(Records excerpted from a collection)
==================================================

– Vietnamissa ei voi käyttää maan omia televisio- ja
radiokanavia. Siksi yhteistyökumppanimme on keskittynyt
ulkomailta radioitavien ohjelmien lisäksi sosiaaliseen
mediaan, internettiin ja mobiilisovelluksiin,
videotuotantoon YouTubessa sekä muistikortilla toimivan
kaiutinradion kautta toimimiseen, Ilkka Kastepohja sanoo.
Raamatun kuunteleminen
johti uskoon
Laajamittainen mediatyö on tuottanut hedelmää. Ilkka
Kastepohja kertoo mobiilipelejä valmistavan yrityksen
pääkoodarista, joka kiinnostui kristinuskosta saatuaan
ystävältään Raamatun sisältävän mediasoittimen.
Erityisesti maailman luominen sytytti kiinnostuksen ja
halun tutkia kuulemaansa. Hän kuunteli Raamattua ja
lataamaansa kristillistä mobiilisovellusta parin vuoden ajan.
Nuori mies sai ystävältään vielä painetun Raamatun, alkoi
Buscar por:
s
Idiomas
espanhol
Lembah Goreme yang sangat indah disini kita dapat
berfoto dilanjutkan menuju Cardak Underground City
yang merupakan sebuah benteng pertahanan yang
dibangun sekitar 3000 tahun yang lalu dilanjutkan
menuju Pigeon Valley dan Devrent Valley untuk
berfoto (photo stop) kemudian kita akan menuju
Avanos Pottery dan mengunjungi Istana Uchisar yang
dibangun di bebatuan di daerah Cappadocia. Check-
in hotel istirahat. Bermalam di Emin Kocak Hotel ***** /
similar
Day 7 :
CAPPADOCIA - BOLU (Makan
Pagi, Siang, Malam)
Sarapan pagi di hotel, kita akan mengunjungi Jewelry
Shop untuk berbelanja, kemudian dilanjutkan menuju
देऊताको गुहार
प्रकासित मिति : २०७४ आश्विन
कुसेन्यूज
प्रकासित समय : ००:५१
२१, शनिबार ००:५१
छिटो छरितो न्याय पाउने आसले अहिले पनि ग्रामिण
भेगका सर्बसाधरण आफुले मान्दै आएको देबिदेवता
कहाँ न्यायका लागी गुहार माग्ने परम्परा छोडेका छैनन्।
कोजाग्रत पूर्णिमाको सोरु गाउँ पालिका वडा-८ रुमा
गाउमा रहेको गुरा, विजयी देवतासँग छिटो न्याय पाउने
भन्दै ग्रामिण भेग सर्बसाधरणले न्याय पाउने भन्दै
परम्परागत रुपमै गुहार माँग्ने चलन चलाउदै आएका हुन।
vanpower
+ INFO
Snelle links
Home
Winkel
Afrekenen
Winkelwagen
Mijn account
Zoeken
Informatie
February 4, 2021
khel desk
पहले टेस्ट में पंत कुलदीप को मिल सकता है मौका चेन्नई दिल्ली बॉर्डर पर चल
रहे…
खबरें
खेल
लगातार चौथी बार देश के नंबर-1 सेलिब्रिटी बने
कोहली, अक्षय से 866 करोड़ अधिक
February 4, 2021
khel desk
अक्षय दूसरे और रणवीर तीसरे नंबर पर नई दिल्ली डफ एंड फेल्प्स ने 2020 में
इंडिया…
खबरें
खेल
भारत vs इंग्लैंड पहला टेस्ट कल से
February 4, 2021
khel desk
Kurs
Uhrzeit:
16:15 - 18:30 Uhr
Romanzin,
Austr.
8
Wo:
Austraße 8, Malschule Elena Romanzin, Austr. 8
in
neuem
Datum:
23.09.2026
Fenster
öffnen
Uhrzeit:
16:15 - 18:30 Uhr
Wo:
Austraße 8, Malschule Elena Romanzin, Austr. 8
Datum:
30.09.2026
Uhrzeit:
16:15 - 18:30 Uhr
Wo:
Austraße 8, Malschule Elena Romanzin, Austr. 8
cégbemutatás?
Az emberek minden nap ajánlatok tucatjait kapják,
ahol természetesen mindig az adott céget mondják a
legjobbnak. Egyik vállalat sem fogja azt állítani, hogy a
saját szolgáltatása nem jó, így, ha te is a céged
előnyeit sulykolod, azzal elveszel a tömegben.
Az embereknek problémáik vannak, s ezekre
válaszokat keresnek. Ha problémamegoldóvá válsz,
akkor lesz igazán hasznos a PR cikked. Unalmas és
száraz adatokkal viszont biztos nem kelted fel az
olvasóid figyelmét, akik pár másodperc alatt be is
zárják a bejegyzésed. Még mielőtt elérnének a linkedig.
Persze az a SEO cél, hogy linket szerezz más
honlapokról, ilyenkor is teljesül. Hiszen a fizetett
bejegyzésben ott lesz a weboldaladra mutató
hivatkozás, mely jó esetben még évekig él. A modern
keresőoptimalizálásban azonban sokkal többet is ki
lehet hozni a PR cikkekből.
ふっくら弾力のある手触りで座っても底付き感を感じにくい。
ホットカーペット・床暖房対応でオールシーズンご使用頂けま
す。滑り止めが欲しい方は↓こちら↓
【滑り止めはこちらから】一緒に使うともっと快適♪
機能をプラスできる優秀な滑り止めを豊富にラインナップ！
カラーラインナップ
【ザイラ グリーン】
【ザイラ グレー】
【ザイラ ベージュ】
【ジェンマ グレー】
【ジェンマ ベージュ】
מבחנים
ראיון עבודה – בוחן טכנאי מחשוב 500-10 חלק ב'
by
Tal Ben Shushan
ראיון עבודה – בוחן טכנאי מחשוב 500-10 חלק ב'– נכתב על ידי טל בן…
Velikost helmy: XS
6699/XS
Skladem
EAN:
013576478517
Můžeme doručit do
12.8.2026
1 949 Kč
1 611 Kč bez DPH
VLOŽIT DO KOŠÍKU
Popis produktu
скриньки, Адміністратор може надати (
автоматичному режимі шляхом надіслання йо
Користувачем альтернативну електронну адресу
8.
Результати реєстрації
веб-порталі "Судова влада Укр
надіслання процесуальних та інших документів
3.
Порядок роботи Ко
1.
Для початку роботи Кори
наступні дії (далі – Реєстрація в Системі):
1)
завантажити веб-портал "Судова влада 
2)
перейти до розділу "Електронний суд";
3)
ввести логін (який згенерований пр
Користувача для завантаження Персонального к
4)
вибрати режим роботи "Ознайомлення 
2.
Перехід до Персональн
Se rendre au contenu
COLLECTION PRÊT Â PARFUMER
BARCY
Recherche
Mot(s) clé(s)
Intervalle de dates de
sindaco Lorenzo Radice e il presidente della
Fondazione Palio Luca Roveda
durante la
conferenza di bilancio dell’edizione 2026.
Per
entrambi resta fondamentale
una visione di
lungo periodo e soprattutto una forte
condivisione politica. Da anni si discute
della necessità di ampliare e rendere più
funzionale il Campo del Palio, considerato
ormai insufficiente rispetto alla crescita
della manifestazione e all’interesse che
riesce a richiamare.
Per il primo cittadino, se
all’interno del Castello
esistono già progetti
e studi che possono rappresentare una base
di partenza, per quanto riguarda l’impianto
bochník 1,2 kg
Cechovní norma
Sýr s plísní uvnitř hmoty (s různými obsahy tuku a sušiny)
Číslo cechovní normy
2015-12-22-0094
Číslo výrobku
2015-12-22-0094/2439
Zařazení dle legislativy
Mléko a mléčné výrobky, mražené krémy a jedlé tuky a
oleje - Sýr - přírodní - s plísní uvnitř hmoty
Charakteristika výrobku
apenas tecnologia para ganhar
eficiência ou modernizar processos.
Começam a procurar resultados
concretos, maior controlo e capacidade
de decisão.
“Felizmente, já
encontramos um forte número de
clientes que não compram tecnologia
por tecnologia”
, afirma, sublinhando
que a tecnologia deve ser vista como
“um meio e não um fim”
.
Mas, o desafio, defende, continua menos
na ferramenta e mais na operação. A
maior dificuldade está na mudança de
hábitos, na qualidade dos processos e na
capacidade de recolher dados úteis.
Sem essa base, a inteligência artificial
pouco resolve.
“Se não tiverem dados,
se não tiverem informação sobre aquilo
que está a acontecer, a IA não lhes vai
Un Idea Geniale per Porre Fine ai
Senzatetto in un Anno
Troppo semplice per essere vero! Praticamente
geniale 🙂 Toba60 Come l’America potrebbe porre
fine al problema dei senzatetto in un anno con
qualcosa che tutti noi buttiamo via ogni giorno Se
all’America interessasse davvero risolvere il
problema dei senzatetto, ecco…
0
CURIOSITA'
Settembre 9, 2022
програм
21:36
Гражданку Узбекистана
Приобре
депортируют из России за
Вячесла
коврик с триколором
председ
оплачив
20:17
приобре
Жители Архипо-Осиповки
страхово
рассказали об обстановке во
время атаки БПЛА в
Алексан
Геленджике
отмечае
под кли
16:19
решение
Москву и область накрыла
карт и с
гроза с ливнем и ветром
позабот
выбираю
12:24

==================================================

## JOB
Copy out each line of the entries above that holds "America".

## EXERCISE OUTPUT
geniale 🙂 Toba60 Come l’America potrebbe porre
all’America interessasse davvero risolvere il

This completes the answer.